Can someone please recommend a good charger for this pack? i bought one from Hunk_lee off eBay but it is no longer available? Intelligent Smart Charger DC 8.4V 1.5A for 7.4V Li-ion LiPo Battery Pack AU plug


----------



## Ofroad'bent (Jul 10, 2010)

ITUO sells a fairly decent charger pretty cheap.


----------



## slug3135 (Nov 5, 2013)

Anyone ever had luck contacting them when not ordering? I ordered this battery and it's been at this status for a long while:

December 4, 2016 , 1:16 am Processed Through Facility ISC CHICAGO IL (USPS) 

Two emails to kaidomain with no response.


----------



## ledoman (Apr 17, 2012)

You may also try to contact mr. BanL the KD representative who is member here. I know he is very busy lately, but you can try. Provide order and tracking numbers to him.

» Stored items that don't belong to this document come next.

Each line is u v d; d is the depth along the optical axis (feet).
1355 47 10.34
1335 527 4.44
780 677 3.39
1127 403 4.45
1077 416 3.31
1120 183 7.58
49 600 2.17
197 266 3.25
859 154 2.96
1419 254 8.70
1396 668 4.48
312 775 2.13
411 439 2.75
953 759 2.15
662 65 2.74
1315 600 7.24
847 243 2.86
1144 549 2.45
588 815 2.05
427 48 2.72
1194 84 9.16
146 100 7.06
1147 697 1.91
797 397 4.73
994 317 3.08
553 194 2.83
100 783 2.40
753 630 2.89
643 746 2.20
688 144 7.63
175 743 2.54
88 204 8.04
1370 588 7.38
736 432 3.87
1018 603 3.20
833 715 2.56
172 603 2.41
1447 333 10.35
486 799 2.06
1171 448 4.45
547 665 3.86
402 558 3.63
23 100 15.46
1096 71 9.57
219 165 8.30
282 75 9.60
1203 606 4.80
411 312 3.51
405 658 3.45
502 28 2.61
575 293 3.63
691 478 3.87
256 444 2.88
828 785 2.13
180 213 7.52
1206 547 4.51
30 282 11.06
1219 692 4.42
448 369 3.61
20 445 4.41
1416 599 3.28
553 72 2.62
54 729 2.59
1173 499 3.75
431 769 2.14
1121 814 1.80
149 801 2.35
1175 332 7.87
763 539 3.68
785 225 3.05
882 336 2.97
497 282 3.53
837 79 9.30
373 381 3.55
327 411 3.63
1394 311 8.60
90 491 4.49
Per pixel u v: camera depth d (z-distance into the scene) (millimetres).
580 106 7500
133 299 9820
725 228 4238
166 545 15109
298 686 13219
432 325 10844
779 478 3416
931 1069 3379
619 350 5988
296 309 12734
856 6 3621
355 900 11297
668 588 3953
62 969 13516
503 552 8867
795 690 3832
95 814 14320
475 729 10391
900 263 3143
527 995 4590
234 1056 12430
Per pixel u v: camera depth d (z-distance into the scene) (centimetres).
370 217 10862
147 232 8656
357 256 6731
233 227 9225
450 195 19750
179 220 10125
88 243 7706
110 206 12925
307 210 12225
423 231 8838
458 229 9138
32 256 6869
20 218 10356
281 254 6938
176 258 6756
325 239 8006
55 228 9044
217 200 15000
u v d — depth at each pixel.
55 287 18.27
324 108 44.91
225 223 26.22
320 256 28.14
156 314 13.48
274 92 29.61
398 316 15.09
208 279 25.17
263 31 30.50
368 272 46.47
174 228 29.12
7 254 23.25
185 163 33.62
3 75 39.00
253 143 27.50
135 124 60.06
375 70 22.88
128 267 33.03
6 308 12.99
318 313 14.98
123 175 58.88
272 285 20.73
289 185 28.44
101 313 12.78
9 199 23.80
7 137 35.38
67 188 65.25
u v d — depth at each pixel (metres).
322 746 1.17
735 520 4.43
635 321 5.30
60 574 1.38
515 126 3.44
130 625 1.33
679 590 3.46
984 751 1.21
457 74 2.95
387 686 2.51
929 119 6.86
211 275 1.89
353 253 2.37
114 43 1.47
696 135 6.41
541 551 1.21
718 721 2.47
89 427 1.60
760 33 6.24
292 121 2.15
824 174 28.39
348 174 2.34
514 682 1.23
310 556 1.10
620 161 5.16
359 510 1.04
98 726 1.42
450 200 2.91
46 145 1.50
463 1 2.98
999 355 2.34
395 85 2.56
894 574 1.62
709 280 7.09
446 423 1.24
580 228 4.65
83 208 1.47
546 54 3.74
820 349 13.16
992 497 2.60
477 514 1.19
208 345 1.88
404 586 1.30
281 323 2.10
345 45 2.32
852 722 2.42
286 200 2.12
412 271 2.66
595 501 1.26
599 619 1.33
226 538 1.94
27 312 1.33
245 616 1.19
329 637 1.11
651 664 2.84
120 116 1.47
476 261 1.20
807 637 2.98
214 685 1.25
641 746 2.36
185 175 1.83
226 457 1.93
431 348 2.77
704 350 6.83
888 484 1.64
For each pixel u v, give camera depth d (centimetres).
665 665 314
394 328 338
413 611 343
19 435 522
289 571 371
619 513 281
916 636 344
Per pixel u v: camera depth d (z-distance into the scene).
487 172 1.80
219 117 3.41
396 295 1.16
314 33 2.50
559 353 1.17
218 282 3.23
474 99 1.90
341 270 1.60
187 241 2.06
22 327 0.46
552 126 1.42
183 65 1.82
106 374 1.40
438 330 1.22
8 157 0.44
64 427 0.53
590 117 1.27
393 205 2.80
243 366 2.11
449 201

BTW, have you checked with USPS since it has already arrived in the US?


----------



## Dirt Road (Feb 6, 2016)

ISC Chicago is where I ran into problems with this identical pack. That's the last movement the shipment made!Several moths later, I contacted BanL and he got things going. It was worth the wait. Nice 2cell pack.


----------



## Rod (Oct 17, 2007)

ledoman said:


> You may also try to contact mr. BanL the KD representative who is member here. I know he is very busy lately, but you can try. Provide order and tracking numbers to him.
> 
> BTW, have you checked with USPS since it has already arrived in the US?


I would recommending contacting USPS too.


----------



## tigris99 (Aug 26, 2012)

Welcome to chicago customs intake. They have had these issues for years upon years.

Email USPS (don't be nice) and go to your post office and have them file an inquiry. Suddenly it will start moving again. They got tired of my phone calls and emails so I think they have list they put me on, because havent had any issues since spring when I called and chewed their asses out. Yeap you can call customs intake directly, post office can get you the number.

That said, USPS in general has been grade a screw ups for the last 3-4 months. Friend of mine building a fat bike keeps posting screen shots on facebook of their idiotic crap. This time we thought I was going ot have to grab his package in st louis while i was down there because it went clear through 2 hubs that are supposed to service our area and back towards central Illinois. He was literally going to call the STL area hub and tell them to hold it that i would be by to pick it up.

Its like as soon as fall hits they go completely stupid. And blame it on "holiday rush" instead of admitting they hand bottom of the barrel morons working in sorting around here.


----------



## slug3135 (Nov 5, 2013)

Filled an inquiry with usps. Hopefully it will start moving.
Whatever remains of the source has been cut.